From: Boaz Harrosh <bharrosh@panasas.com>
To: FUJITA Tomonori <fujita.tomonori@lab.ntt.co.jp>
Cc: bhalevy@panasas.com, James.Bottomley@SteelEye.com,
jens.axboe@oracle.com, linux-scsi@vger.kernel.org
Subject: Re: [PATCHSET 0/5] Peaceful co-existence of scsi_sgtable and Large IO sg-chaining
Date: Wed, 25 Jul 2007 22:22:20 +0300 [thread overview]
Message-ID: <46A7A2EC.6040400@panasas.com> (raw)
In-Reply-To: <20070725174258T.fujita.tomonori@lab.ntt.co.jp>
FUJITA Tomonori wrote:
> From: Benny Halevy <bhalevy@panasas.com>
> Subject: Re: [PATCHSET 0/5] Peaceful co-existence of scsi_sgtable and Large IO sg-chaining
> Date: Wed, 25 Jul 2007 11:26:44 +0300
>
>>> However, I'm perfectly happy to go with whatever the empirical evidence
>>> says is best .. and hopefully, now we don't have to pick this once and
>>> for all time ... we can alter it if whatever is chosen proves to be
>>> suboptimal.
>> I agree. This isn't a catholic marriage :)

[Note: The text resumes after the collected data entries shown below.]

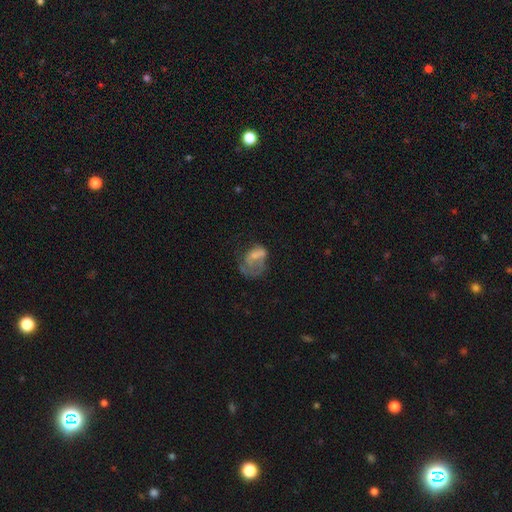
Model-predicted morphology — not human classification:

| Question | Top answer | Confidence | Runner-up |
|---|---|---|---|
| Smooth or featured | smooth | 48% | featured or disk (41%) |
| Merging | major disturbance | 52% | none (23%) |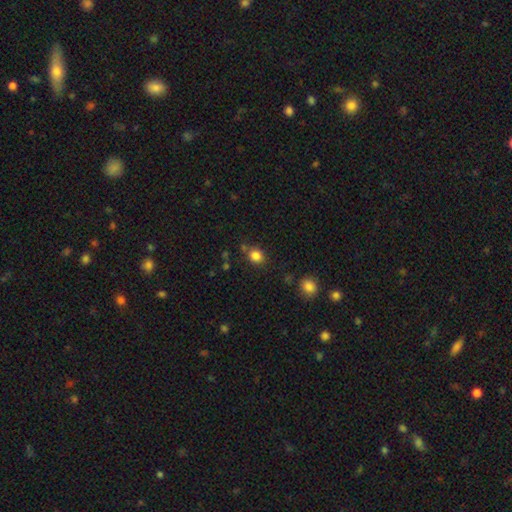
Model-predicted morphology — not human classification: Q: Smooth or featured?
A: smooth (84%); runner-up: star or artifact (12%)
Q: How rounded?
A: round (75%); runner-up: in between (24%)
Q: Merging?
A: none (76%); runner-up: minor disturbance (13%)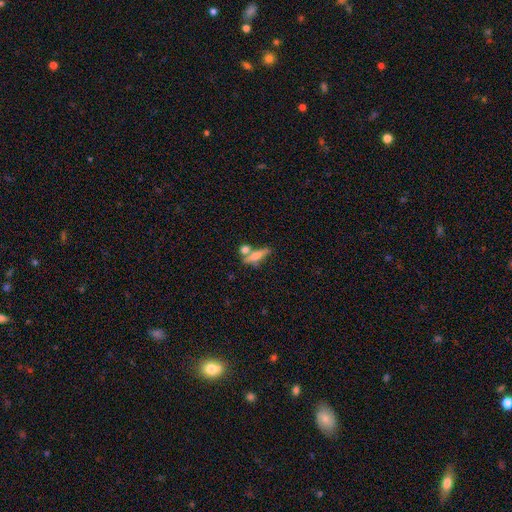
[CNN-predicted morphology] A smooth galaxy with no disk features (55%) that is cigar-shaped (68%). Merging: none (53%).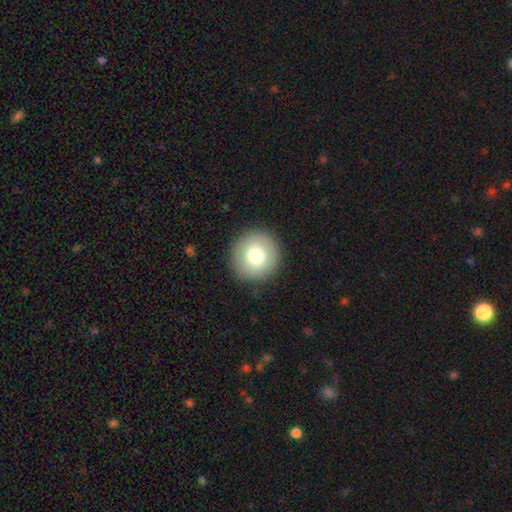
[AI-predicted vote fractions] A smooth galaxy with no disk features (76%) that is round (94%).

Vote fractions:
- Smooth or featured? smooth: 76% / featured or disk: 15% / star or artifact: 9%
- How rounded? round: 94% / in between: 5% / cigar-shaped: 1%
- Merging? none: 91% / minor disturbance: 6% / major disturbance: 2% / merger: 1%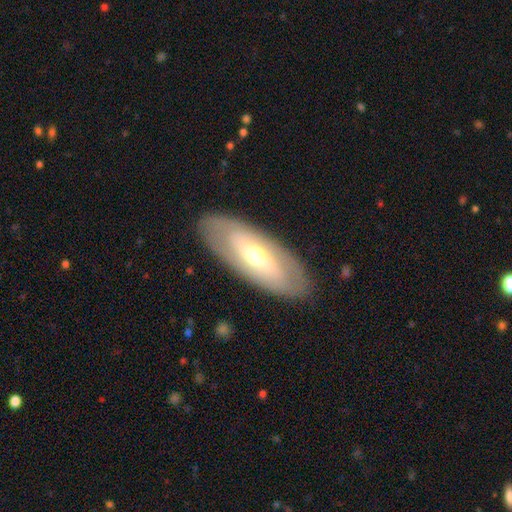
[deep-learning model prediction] A featured or disk galaxy (58%). Merging: none (85%).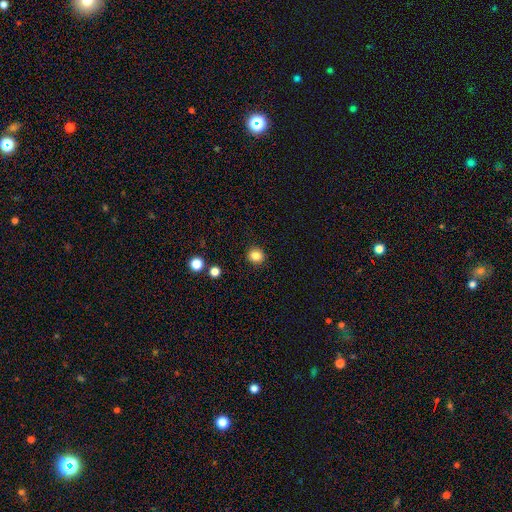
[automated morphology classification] smooth-or-featured: smooth: 85% | star or artifact: 11% | featured or disk: 4%
  how-rounded: round: 90% | in between: 9% | cigar-shaped: 1%
  merging: none: 92% | minor disturbance: 5% | major disturbance: 2% | merger: 1%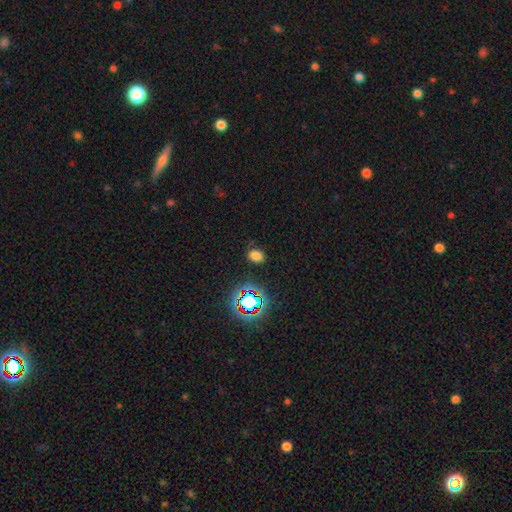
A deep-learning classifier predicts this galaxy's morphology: This appears to be a smooth galaxy with no disk features (69%) that is in between round and cigar-shaped (55%). Merging: none (79%).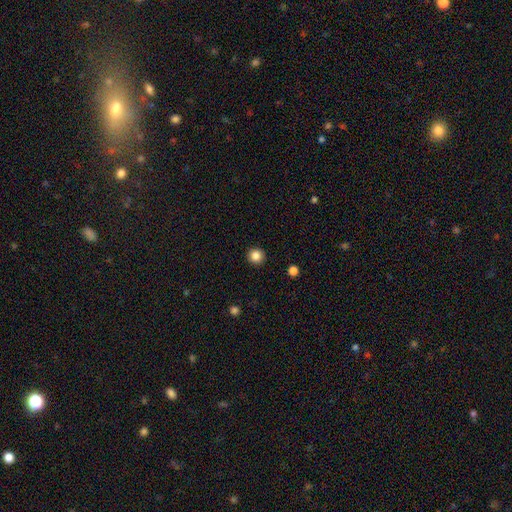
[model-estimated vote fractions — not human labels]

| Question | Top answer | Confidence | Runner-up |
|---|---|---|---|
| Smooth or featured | smooth | 85% | star or artifact (11%) |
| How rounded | round | 93% | in between (6%) |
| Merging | none | 93% | minor disturbance (5%) |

>> We'll run some performance experiments comparing the sgtable chaining
>> implementation vs. a scsi_data_buff implementation pointing
>> at a possibly chained sglist and let's see if we can measure
>> any difference. We'll send results as soon as we have them.
>
> I did some tests with your sgtable patchset and the approach to use
> separate buffer for sglists. As expected, there was no performance
> difference with small I/Os. I've not tried very large I/Os, which
> might give some difference.
>
> The patchset to use separate buffer for sglists is available:
>
> git://git.kernel.org/pub/scm/linux/kernel/git/tomo/linux-2.6-bidi.git simple-sgtable
>
>
> Can you clean up your patchset and upload somewhere?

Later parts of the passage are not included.